Exception thrown: 'Azure.RequestFailedException' in Azure.Security.KeyVault.Secrets.dll
An unhandled exception of type 'Azure.RequestFailedException' occurred in Azure.Security.KeyVault.Secrets.dll
Service request failed.
Status: 403 (Forbidden)

Content:
{"error":{"code":"Forbidden","message":"Access denied to first party service.\r\nCaller: name=from-infra;tid=<redacted>;appid=<redacted>;iss=https://sts.windows.net/<appid>/\r\nVault: <key vault name>;location=australiaeast","innererror":{"code":"AccessDenied"}}}

Upgrading the library

I upgraded the Azure.Identity library to version 1.3.0. This produced a more detailed exception:

Microsoft.Extensions.Configuration.AzureAppConfiguration.KeyVaultReferenceException: SharedTokenCacheCredential authentication failed: AADSTS9002332: Application 'cfa8b339-82a2-471a-a3c9-0fc0be7a4093'(Azure Key Vault) is configured for use by Azure Active Directory users only.
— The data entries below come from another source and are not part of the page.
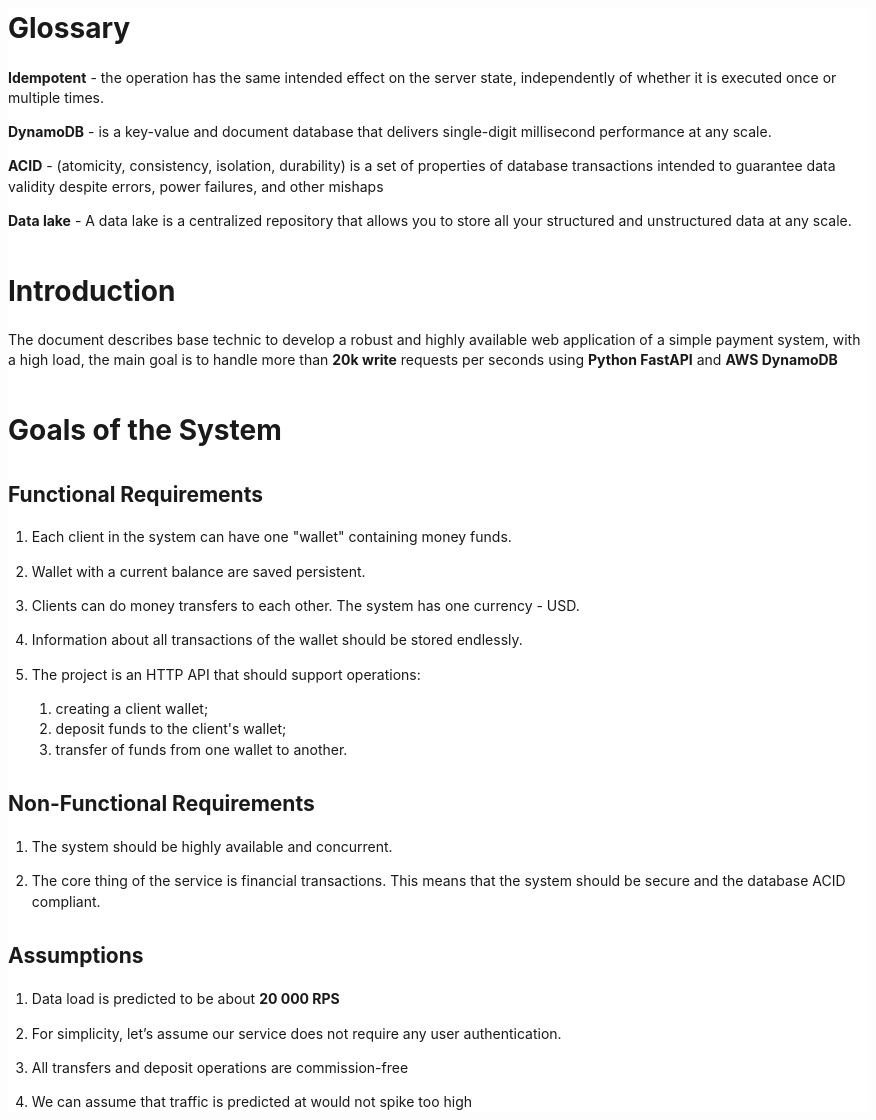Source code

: # Glossary
**Idempotent** - the operation has the same intended effect on the server state, independently of whether it is executed once or multiple times.

**DynamoDB** -  is a key-value and document database that delivers single-digit millisecond performance at any scale.

**ACID** - (atomicity, consistency, isolation, durability) is a set of properties of database transactions intended to guarantee data validity despite errors, power failures, and other mishaps

**Data lake** - A data lake is a centralized repository that allows you to store all your structured and unstructured data at any scale.


# Introduction

The document describes base technic to develop a robust and highly available 
web application of a simple payment system,
with a high load, the main goal is to handle more than **20k write** requests per 
seconds using **Python FastAPI** and **AWS DynamoDB**

# Goals of the System

## Functional Requirements
1) Each client in the system can have one "wallet" containing money funds.
2) Wallet with a current balance are saved persistent.
3) Clients can do money transfers to each other. The system has one currency - USD.
4) Information about all transactions of the wallet should be stored endlessly.
   
5) The project is an HTTP API that should support operations:
    1) creating a client wallet;
    2) deposit funds to the client's wallet;
    3) transfer of funds from one wallet to another.


## Non-Functional Requirements

1. The system should be highly available and concurrent.

2. The core thing of the service is financial transactions.
   This means that the system should be secure and the database ACID compliant.

## Assumptions

1. Data load is predicted to be about **20 000 RPS**

2. For simplicity, let’s assume our service does not require any user authentication.

3. All transfers and deposit operations are commission-free

4. We can assume that traffic is predicted at would not spike too high
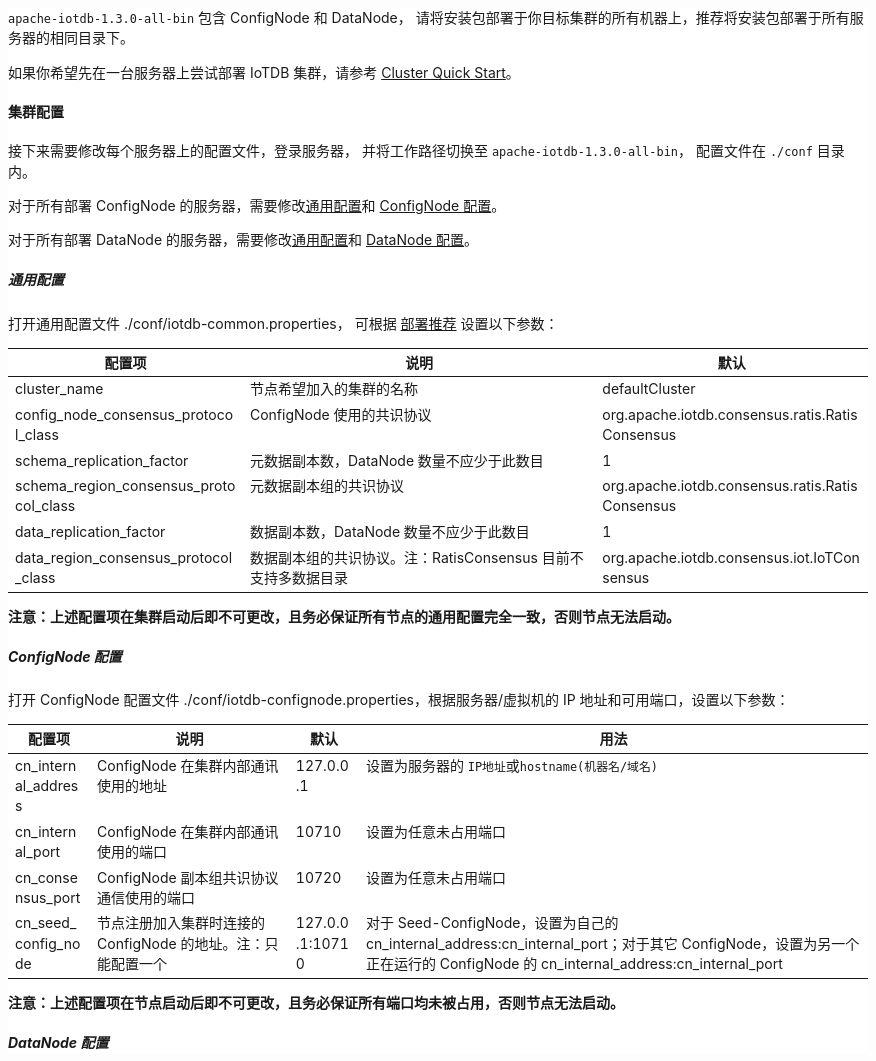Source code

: `apache-iotdb-1.3.0-all-bin` 包含 ConfigNode 和 DataNode，
请将安装包部署于你目标集群的所有机器上，推荐将安装包部署于所有服务器的相同目录下。

如果你希望先在一台服务器上尝试部署 IoTDB 集群，请参考
[Cluster Quick Start](../QuickStart/ClusterQuickStart.md)。

#### 集群配置

接下来需要修改每个服务器上的配置文件，登录服务器，
并将工作路径切换至 `apache-iotdb-1.3.0-all-bin`，
配置文件在 `./conf` 目录内。

对于所有部署 ConfigNode 的服务器，需要修改[通用配置](../Reference/Common-Config-Manual.md)和 [ConfigNode 配置](../Reference/ConfigNode-Config-Manual.md)。

对于所有部署 DataNode 的服务器，需要修改[通用配置](../Reference/Common-Config-Manual.md)和 [DataNode 配置](../Reference/DataNode-Config-Manual.md)。

##### 通用配置

打开通用配置文件 ./conf/iotdb-common.properties，
可根据 [部署推荐](./Deployment-Recommendation.md)
设置以下参数：

| **配置项**                                 | **说明**                                                     | **默认**                                        |
| ------------------------------------------ | ------------------------------------------------------------ | ----------------------------------------------- |
| cluster_name                              | 节点希望加入的集群的名称                                     | defaultCluster                                  |
| config_node_consensus_protocol_class   | ConfigNode 使用的共识协议                                    | org.apache.iotdb.consensus.ratis.RatisConsensus |
| schema_replication_factor                | 元数据副本数，DataNode 数量不应少于此数目                    | 1                                               |
| schema_region_consensus_protocol_class | 元数据副本组的共识协议                                       | org.apache.iotdb.consensus.ratis.RatisConsensus |
| data_replication_factor                  | 数据副本数，DataNode 数量不应少于此数目                      | 1                                               |
| data_region_consensus_protocol_class   | 数据副本组的共识协议。注：RatisConsensus 目前不支持多数据目录 | org.apache.iotdb.consensus.iot.IoTConsensus     |

**注意：上述配置项在集群启动后即不可更改，且务必保证所有节点的通用配置完全一致，否则节点无法启动。**

##### ConfigNode 配置

打开 ConfigNode 配置文件 ./conf/iotdb-confignode.properties，根据服务器/虚拟机的 IP 地址和可用端口，设置以下参数：

| **配置项**                     | **说明**                                                     | **默认**        | **用法**                                                     |
| ------------------------------ | ------------------------------------------------------------ | --------------- | ------------------------------------------------------------ |
| cn_internal_address          | ConfigNode 在集群内部通讯使用的地址                          | 127.0.0.1       | 设置为服务器的 `IP地址`或`hostname(机器名/域名)`                              |
| cn_internal_port             | ConfigNode 在集群内部通讯使用的端口                          | 10710           | 设置为任意未占用端口                                         |
| cn_consensus_port            | ConfigNode 副本组共识协议通信使用的端口                      | 10720           | 设置为任意未占用端口                                         |
| cn_seed_config_node | 节点注册加入集群时连接的 ConfigNode 的地址。注：只能配置一个 | 127.0.0.1:10710 | 对于 Seed-ConfigNode，设置为自己的 cn_internal_address:cn_internal_port；对于其它 ConfigNode，设置为另一个正在运行的 ConfigNode 的 cn_internal_address:cn_internal_port |

**注意：上述配置项在节点启动后即不可更改，且务必保证所有端口均未被占用，否则节点无法启动。**

##### DataNode 配置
The full exception is described in this question. It seems the DefaultAzureCredential is attempting to use a SharedTokenCacheCredential. I updated my code to explicitly disable shared token cache credentials:

private const string KeyVault = "https://<key vault name>.vault.azure.net/";

var options = new DefaultAzureCredentialOptions { ExcludeSharedTokenCacheCredential = true };
var client = new SecretClient(new Uri(KeyVault), new DefaultAzureCredential(options));

However this produces the original exception as described above. The accepted answer to the linked question encodes the tenant id, client id, and user secret into the application which I am reluctant to do. Example documentation uses the alternate libraries Microsoft.Azure.Services.AppAuthentication and Microsoft.Azure.KeyVault.

My service is running fine in Azure. I would like to debug it locally, as I was a couple of months ago. Is there anything I can do?

Answer 1

To work around this issue without hard-coding secrets, disable the Visual Studio authentication credential and use an alternate authentication method.

In my case, I used the AzureCliCredential. First I logged into Azure in my development environment with the account that has access to the Key Vault (the same account selected in Visual Studio's 'Azure Service Authentication' configuration):

az login

Then I updated the code to either use the DefaultAzureCredential with the VisualStudioCredential disabled, or used a ChainedTokenCredential selecting the appropriate methods:

var options = new DefaultAzureCredentialOptions { ExcludeVisualStudioCredential = true };
var client = new SecretClient(new Uri(KeyVault), new DefaultAzureCredential(options));

Or:

var credentials = new ChainedTokenCredential(new ManagedIdentityCredential(...), new AzureCliCredential());
var client = new SecretClient(new Uri(KeyVault), credentials);

I believe this is a bug with Visual Studio and an issue has been logged.